If this action is not taken immediately, these actions by a Magistrate could well lead to a breakdown in the long-held traditional relationship between the Jurists and the Government.

It is likely to force the Government to enact further legislation, reinforcing their role as the legislators and the Courts’ subservience to legislation.

A lack of decisive action by the Government will show them up as weak and not committed to proper and effective jurisprudence.

We are disappointed that other Jurists have not spoken out against this Magistrate’s actions, reinforcing the view that some Jurists have formed a club that encourages pushback against laws they do not favour for ideological reasons, rather than being servants of the Law.

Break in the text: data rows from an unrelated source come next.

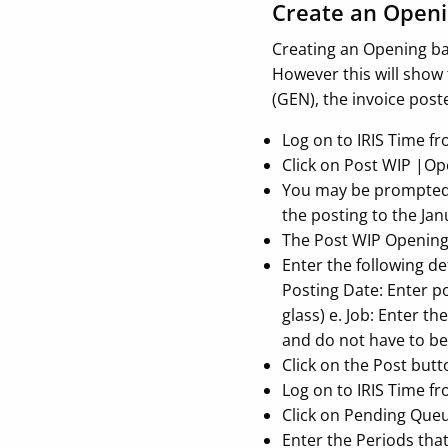
Create an Openi
Creating an Opening ba
However this will show 
(GEN), the invoice post
Log on to IRIS Time f
Click on Post WIP |O
You may be prompted f
the posting to the Jan
The Post WIP Opening 
Enter the following de
Posting Date: Enter po
glass) e. Job: Enter th
and do not have to be 
Click on the Post butt
Log on to IRIS Time f
Click on Pending Que
Enter the Periods tha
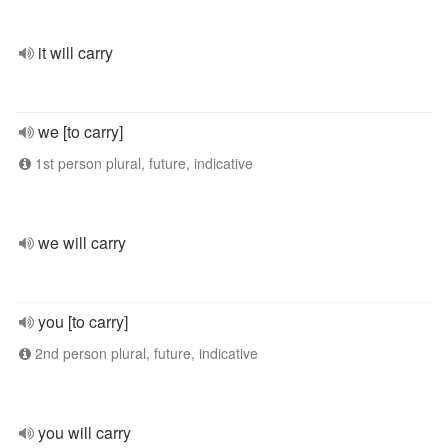
it will carry
we [to carry]
1st person plural, future, indicative
we will carry
you [to carry]
2nd person plural, future, indicative
you will carry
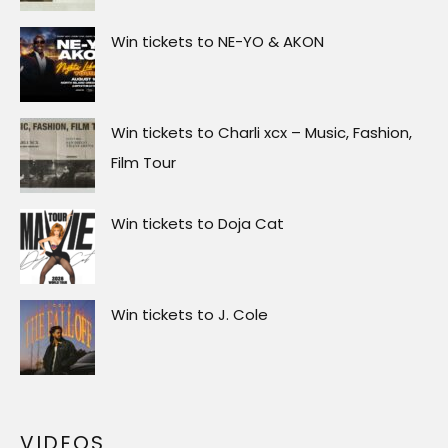
Win tickets to J. Cole
VIDEOS
Video
Player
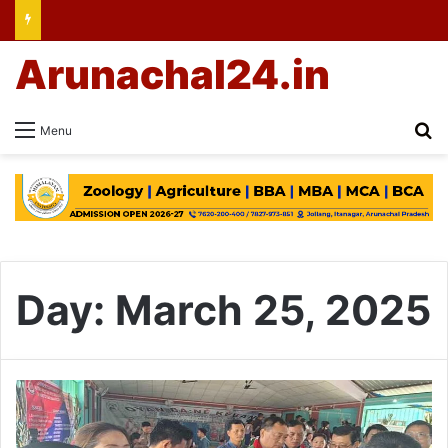
Arunachal24.in
Se
Menu
Day:
March 25, 2025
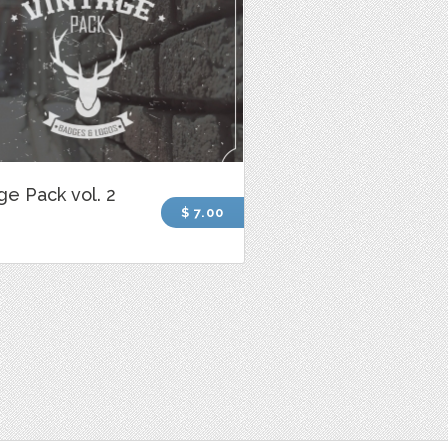
ge Pack vol. 2
$ 7.00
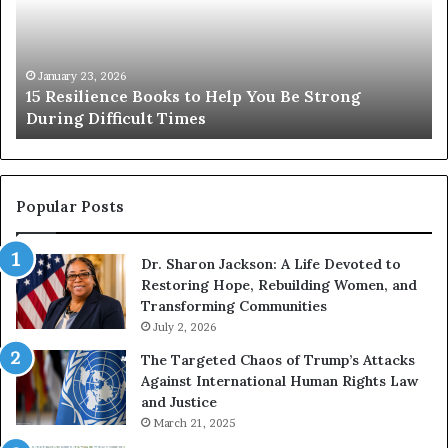
s
r
i
e
l
T
i
h
January 23, 2026
15 Resilience Books to Help You Be Strong
e
e
During Difficult Times
n
F
c
a
e
m
B
o
o
u
Popular Posts
o
s
k
W
Dr. Sharon Jackson: A Life Devoted to
s
o
Restoring Hope, Rebuilding Women, and
t
m
Transforming Communities
o
e
H
July 2, 2026
n
e
F
The Targeted Chaos of Trump’s Attacks
l
r
Against International Human Rights Law
p
o
and Justice
Y
m
March 21, 2025
o
H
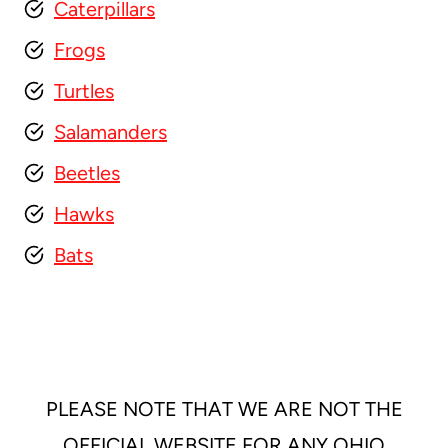
Caterpillars
Frogs
Turtles
Salamanders
Beetles
Hawks
Bats
PLEASE NOTE THAT WE ARE NOT THE
OFFICIAL WEBSITE FOR ANY OHIO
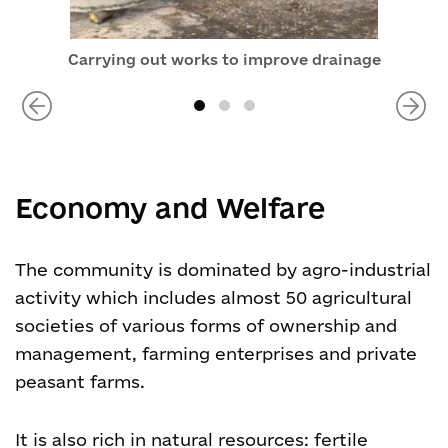
Carrying out works to improve drainage
Economy and Welfare
The community is dominated by agro-industrial
activity which includes almost 50 agricultural
societies of various forms of ownership and
management, farming enterprises and private
peasant farms.
It is also rich in natural resources: fertile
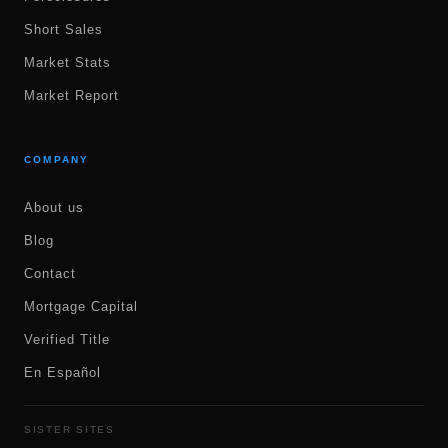
Short Sales
Market Stats
Market Report
COMPANY
About us
Blog
Contact
Mortgage Capital
Verified Title
En Español
SISTER SITES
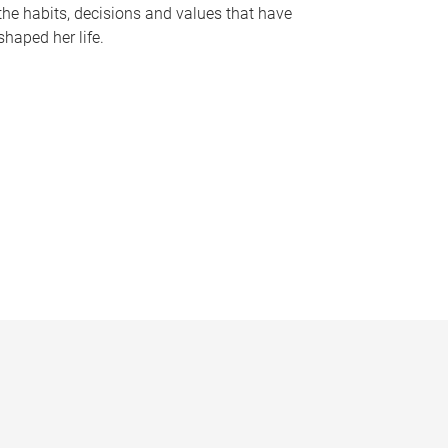
the habits, decisions and values that have
shaped her life.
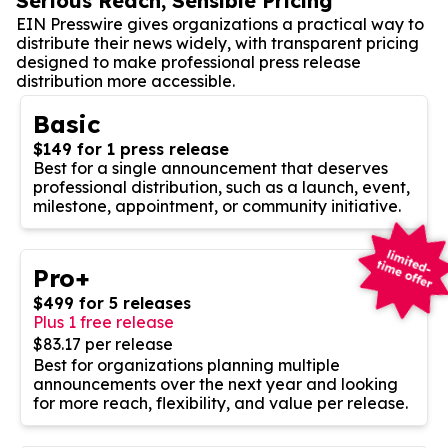
Serious Reach, Sensible Pricing
EIN Presswire gives organizations a practical way to
distribute their news widely, with transparent pricing
designed to make professional press release
distribution more accessible.
Basic
$149 for 1 press release
Best for a single announcement that deserves
professional distribution, such as a launch, event,
milestone, appointment, or community initiative.
Pro+
$499 for 5 releases
Plus 1 free release
$83.17 per release
Best for organizations planning multiple
announcements over the next year and looking
for more reach, flexibility, and value per release.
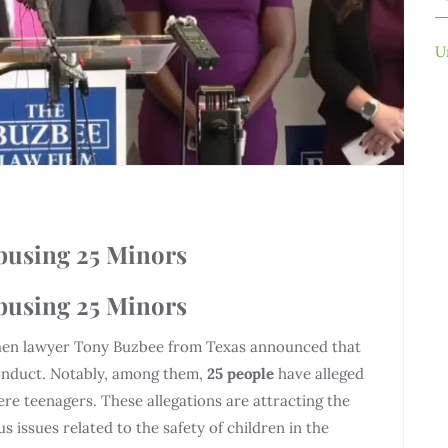
U
Abusing 25 Minors
Abusing 25 Minors
 when lawyer Tony Buzbee from Texas announced that
conduct. Notably, among them,
25 people
have alleged
e teenagers. These allegations are attracting the
us issues related to the safety of children in the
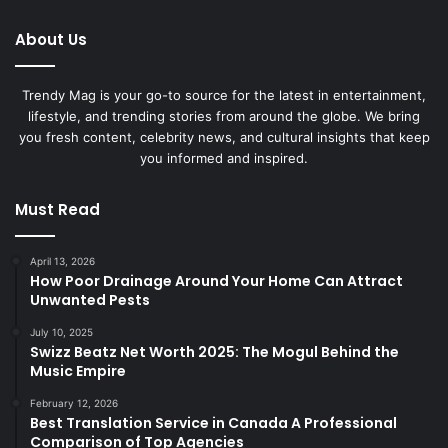
About Us
Trendy Mag is your go-to source for the latest in entertainment,
lifestyle, and trending stories from around the globe. We bring
you fresh content, celebrity news, and cultural insights that keep
you informed and inspired.
Must Read
April 13, 2026
How Poor Drainage Around Your Home Can Attract
Unwanted Pests
July 10, 2025
Swizz Beatz Net Worth 2025: The Mogul Behind the
Music Empire
February 12, 2026
Best Translation Service in Canada A Professional
Comparison of Top Agencies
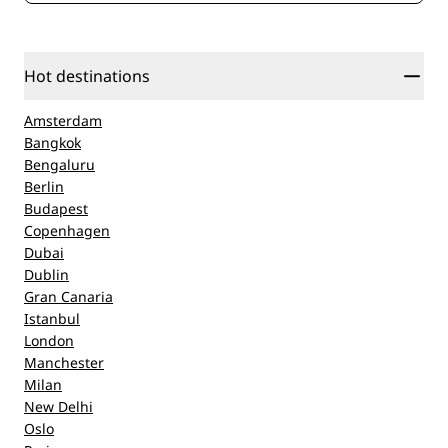
Hot destinations
Amsterdam
Bangkok
Bengaluru
Berlin
Budapest
Copenhagen
Dubai
Dublin
Gran Canaria
Istanbul
London
Manchester
Milan
New Delhi
Oslo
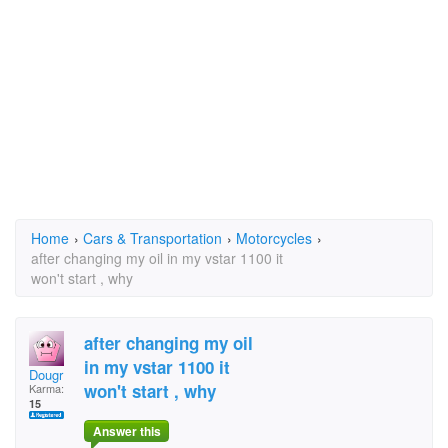
Home
›
Cars & Transportation
›
Motorcycles
›
after changing my oil in my vstar 1100 it
won't start , why
after changing my oil
in my vstar 1100 it
Dougr
won't start , why
Karma:
15
Answer this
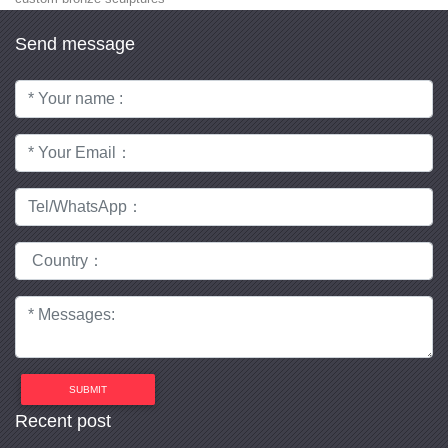
Send message
SUBMIT
Recent post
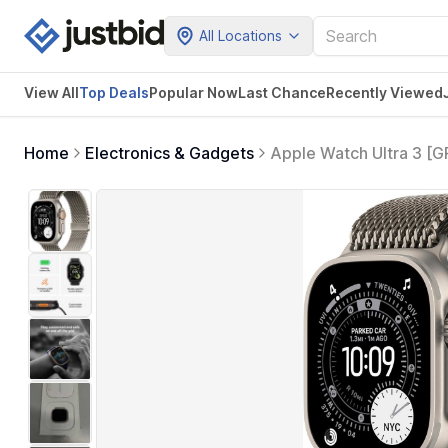
All Locations
View All
Top Deals
Popular Now
Last Chance
Recently Viewed
Home
Electronics & Gadgets
Apple Watch Ultra 3 [
Titanium Case w/Natura
Health & Fitness Tracki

We have long argued that the role of the Courts in reducing crime should be one of their primary considerations, and Justices should be held to account for their effectiveness.

Bad decisions that do not serve the community well must be identified and remedial action taken to ensure that all jurists perform to a satisfactory standard.

But the problem is that there appear to be no standards, and there does not appear to be an effective Judicial Review process to rein in outlier Justices or cancel their contracts.

In most other spheres of professional endeavour, there are checks and balances to ensure the particular cohort is performing to its optimum

However, there appears to be no such process in place for the Jurists, and if there are any, they are totally ineffective. The community is entitled to know how the Jurists are performing.

How the Courts can avoid accountability to the community for their role in the current crime wave is really extraordinary.

It is time that the current court system is put under the microscope.

  • The performance of individual Jurists.
    • In sentencing,
    • Adherence to the Legislation,
    • Efficient use of allocated Court time,
    • Further education undertaken,
    • Their review of the impact of their decisions on sentencing and bail procedure after the event (performance effectiveness measuring).
  • The performance of the Courts,
    • Court efficiency and work output by Jurists, compared across the Court system.
    • Using the same comparative process, the effectiveness of the jurist’s decision-making can be evaluated.

Like all their endeavours, it is critical that the Courts take responsibility for Service Delivery and not fall for the trap of masking poor Service delivery with Service efficiency, as many other organisations have.

When it comes to organisational or individual efficiency, it must be tested for its impact on Service delivery; if it reduces or affects that part of the equation, then back to the drawing board and try again.

The temptation to undertake a review of the system and the performance of individuals is real, however, who should conduct that review is the burning question, because the norm seems to be that any attempts to upgrade and make the Court system more productive and efficient is generally given to individuals who are part of and immersed in the current system, so anything that might upset the comfortable ‘apple cart’ will render the reviewer ‘persona non gratia’ in the Legal profession the fear of which controls the profession.